Погружаясь в сезонную политическую программу, я чувствовал себя мужчиной перед телевизором. Будь я стереотипная девушка, должно быть, интересовался бы передачами о красоте, трогательными человеческими судьбами и голливудскими браками. Смотрел бы Опру и боролся с диетой.
Это было бы полезней для здоровья.
А так я смотрел в телевизор, пил пиво и курил.
Вот новая передача, прославляющая народ, сделай погромче, вот передача о том, насколько другие хуже, говорил я, мы хотим видеть себя в самом лучшем свете, говорил я. Как нам быть объективными, спрашивал я. Так или сяк, важнее всего фантазм, говорил я. Народ живет благодаря фикции, так же как и мы. Все мы связаны, говорил я. Взращиваем иллюзию, свой образ себя. Укрепляем связь, растим любовь изнутри. В конечном счете любовь здесь для того, чтобы защитить нас от истины, говорил я. Мы внутри, под защитой любви. Нам в нашей любви не нужны факты. Нам нужна фикция, то, что мы себе представили. Объективная реальность — это спутниковая фотосъемка, говорил я. Без иллюзий ты вне всего, ты на улице, ты нигде.

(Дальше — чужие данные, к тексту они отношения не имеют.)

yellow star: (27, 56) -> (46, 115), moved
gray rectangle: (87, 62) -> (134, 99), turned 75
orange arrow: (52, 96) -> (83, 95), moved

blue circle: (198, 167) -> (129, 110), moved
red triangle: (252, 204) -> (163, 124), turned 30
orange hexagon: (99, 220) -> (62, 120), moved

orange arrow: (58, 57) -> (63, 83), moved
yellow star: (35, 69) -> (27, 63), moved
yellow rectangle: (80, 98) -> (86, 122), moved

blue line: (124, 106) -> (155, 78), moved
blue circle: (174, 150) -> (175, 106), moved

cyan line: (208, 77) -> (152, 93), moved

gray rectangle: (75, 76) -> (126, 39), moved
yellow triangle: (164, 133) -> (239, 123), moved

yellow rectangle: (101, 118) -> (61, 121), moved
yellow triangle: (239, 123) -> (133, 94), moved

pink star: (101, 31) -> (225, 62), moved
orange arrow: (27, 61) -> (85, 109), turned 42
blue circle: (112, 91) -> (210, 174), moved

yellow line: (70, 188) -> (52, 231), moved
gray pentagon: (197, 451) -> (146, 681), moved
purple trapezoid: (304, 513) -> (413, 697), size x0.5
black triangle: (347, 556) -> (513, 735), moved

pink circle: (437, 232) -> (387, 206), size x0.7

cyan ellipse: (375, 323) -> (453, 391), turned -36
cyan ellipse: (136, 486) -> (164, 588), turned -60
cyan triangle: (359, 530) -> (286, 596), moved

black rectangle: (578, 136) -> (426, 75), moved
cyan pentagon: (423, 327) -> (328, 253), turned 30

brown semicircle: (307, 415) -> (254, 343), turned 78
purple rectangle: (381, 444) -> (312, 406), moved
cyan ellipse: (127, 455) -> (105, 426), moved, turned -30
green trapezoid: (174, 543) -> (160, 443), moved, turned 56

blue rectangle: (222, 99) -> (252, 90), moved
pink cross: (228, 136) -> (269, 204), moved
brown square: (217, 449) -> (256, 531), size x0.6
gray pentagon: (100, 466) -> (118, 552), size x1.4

Фикция необходима, придуманная история необходима, говорил я. Это то же, что и перспектива, это то же, что и идентичность, говорил я. Того, кого любишь, ты и знаешь и не знаешь. Знаешь, но изнутри, говорил я. Не смотришь на него со стороны. Когда начинаешь смотреть объективно, это конец, говорил я. Слышишь меня? Что ты об этом думаешь? На того, кого любишь, не смотришь с расстояния, говорил я. Так смотрят другие, а другие о любви не знают ничего, говорил я. Что могут сказать другие люди о любовниках? Только как те выглядят.
Нет объективных наблюдателей. Нет истины о любви, говорил я, нет свидетелей. Объективной реальности незнакома иллюзия, в ней нет любви, говорил я. Смотри, в Ираке гибнут без иллюзий, они это не выдержат, говорил я, смотря в телевизоре новости. Война настолько реальна, и это проблема войны, говорил я, что она разрушает иллюзии, потому что она слишком настоящая. Убийство. Убийство. Убийство. Воронки. Воронки. Убийство. И так далее. Как обновить иллюзию после войны? Иллюзию относительно себя? Как обновить любовь, фикцию? Ты должен лгать, говорил я. Ты должен найти прекрасные слова, даже и для войны. Великие слова, слова, полные достоинства, слова-иллюзии. Ты должен постоянно обновлять смыслы. Это невероятно, говорил я. Ложь легитимна, говорил я, ложь общая, ложь — это смысл. Борис не лгал, он был ненормальным, говорил я, и мы его не публиковали. Ты была права, говорил я Сане. Он не хотел себя фальсифицировать, он появился оттуда и вышвырнул меня из кресла, из мира, который я считал своим. Сейчас я где-то вовне, нигде, сейчас мне это ясно, что не значит, будто я вижу смысл, я просто говорю, как и он, как если бы он меня заразил, и я не могу контролировать смысл того, что говорю, я просто говорю, говорил я, смотрел в телевизор, пил пиво и курил.